-- Opening Marker --

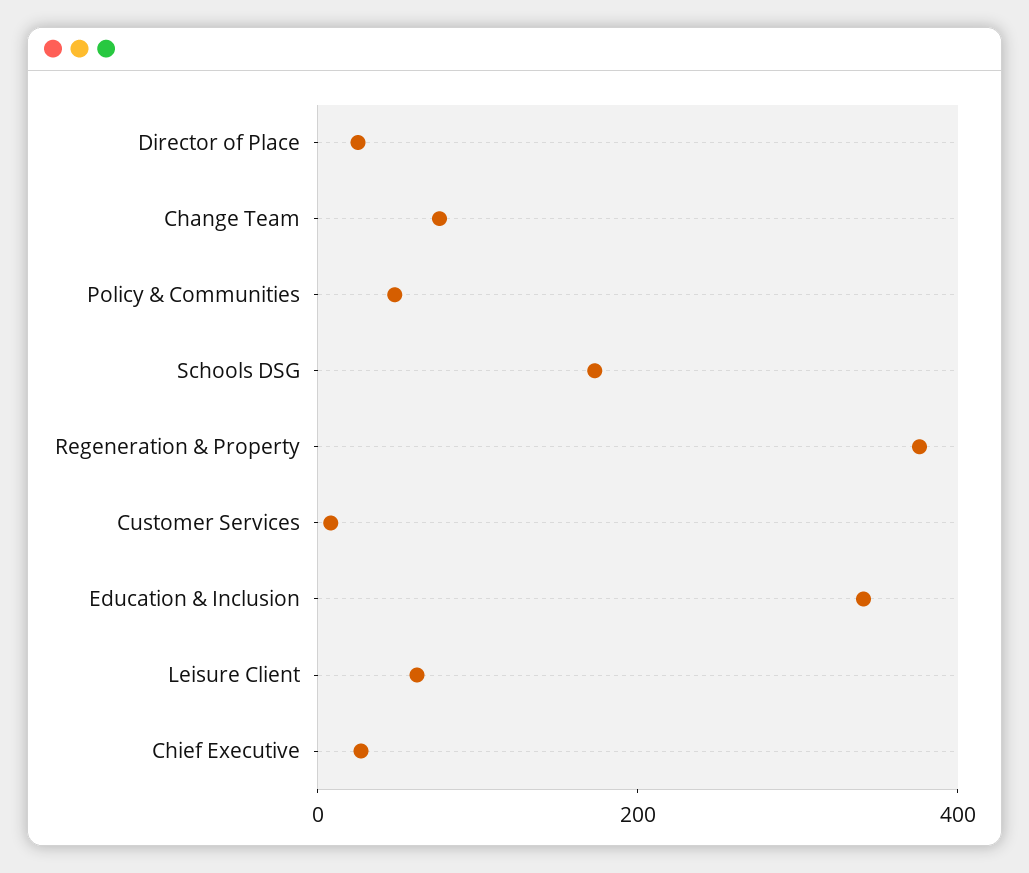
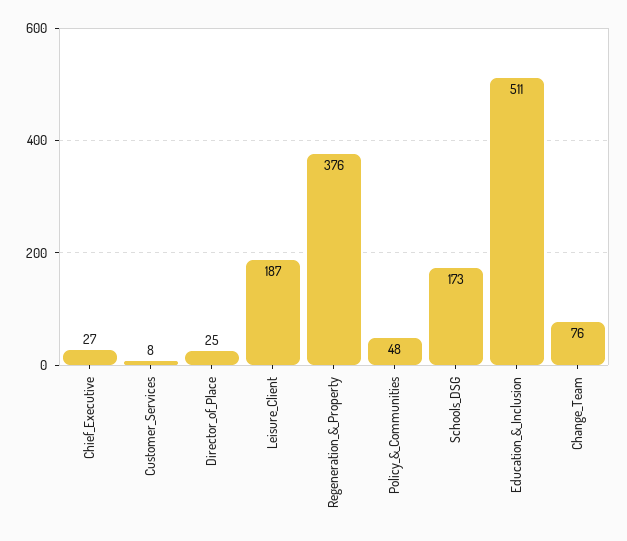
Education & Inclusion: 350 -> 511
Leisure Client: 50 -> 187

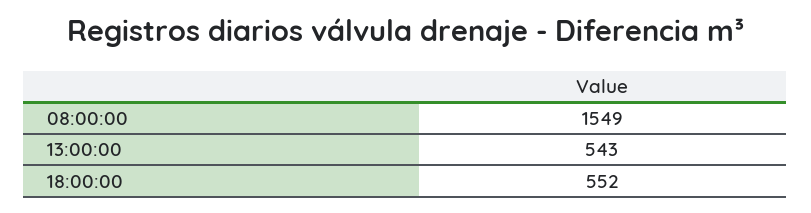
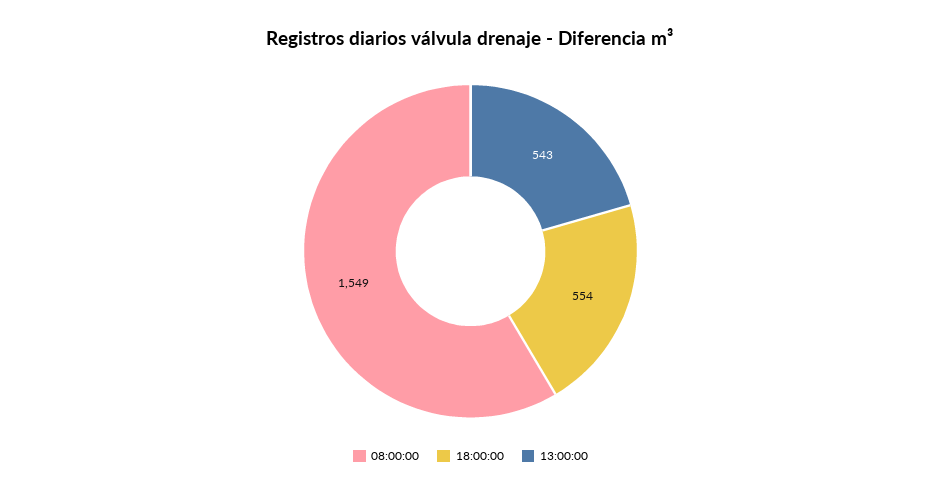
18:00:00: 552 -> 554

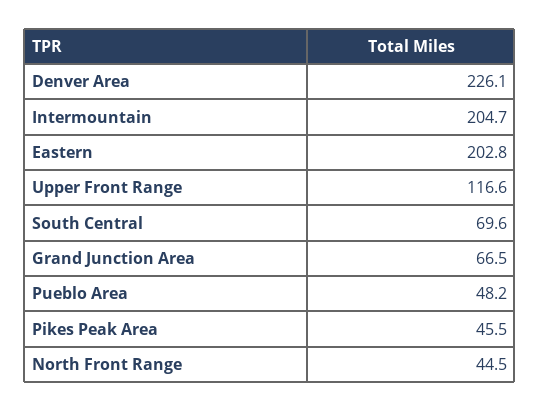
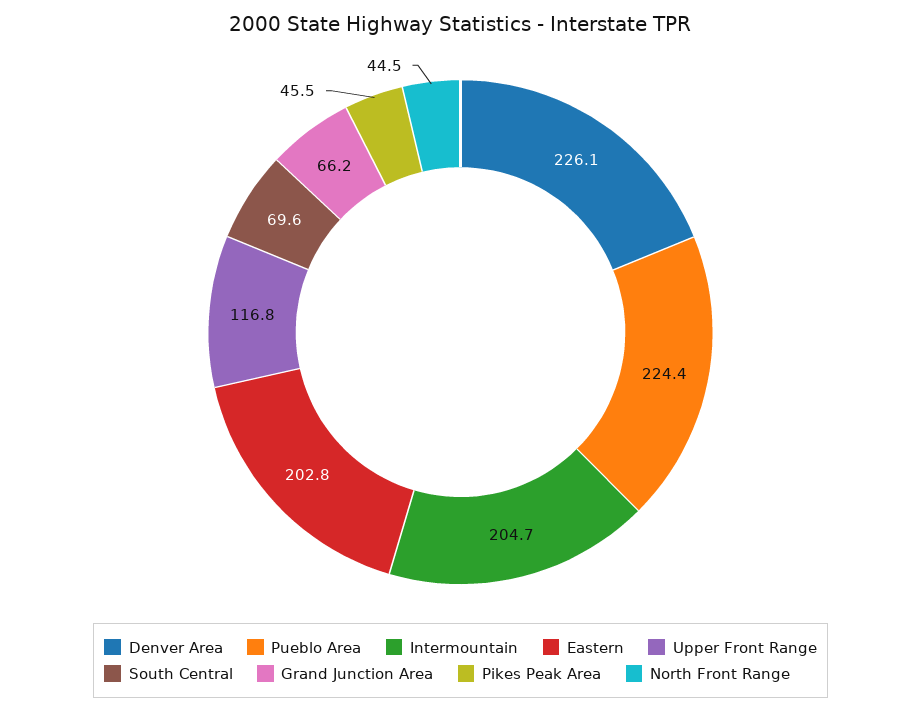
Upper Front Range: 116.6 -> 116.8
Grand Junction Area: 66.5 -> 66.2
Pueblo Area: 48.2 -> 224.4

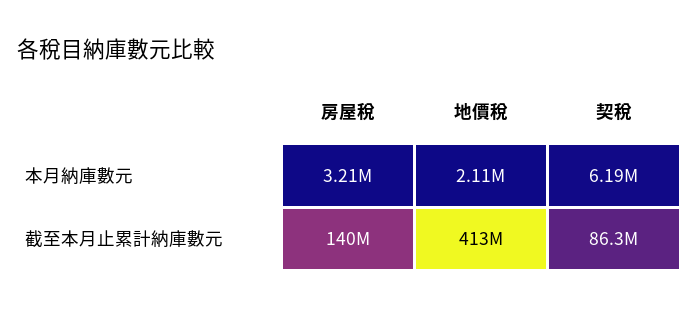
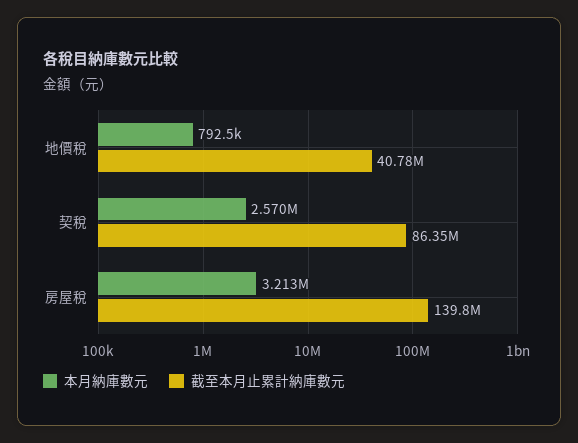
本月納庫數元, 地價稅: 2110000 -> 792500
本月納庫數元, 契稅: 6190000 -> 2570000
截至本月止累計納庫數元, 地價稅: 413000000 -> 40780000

-- Closing Marker --

§ What is required: Down to the last line, reproduce the material above exactly; skip its images.

§ Answer section:
Education & Inclusion: 350 -> 511
Leisure Client: 50 -> 187

18:00:00: 552 -> 554

Upper Front Range: 116.6 -> 116.8
Grand Junction Area: 66.5 -> 66.2
Pueblo Area: 48.2 -> 224.4

本月納庫數元, 地價稅: 2110000 -> 792500
本月納庫數元, 契稅: 6190000 -> 2570000
截至本月止累計納庫數元, 地價稅: 413000000 -> 40780000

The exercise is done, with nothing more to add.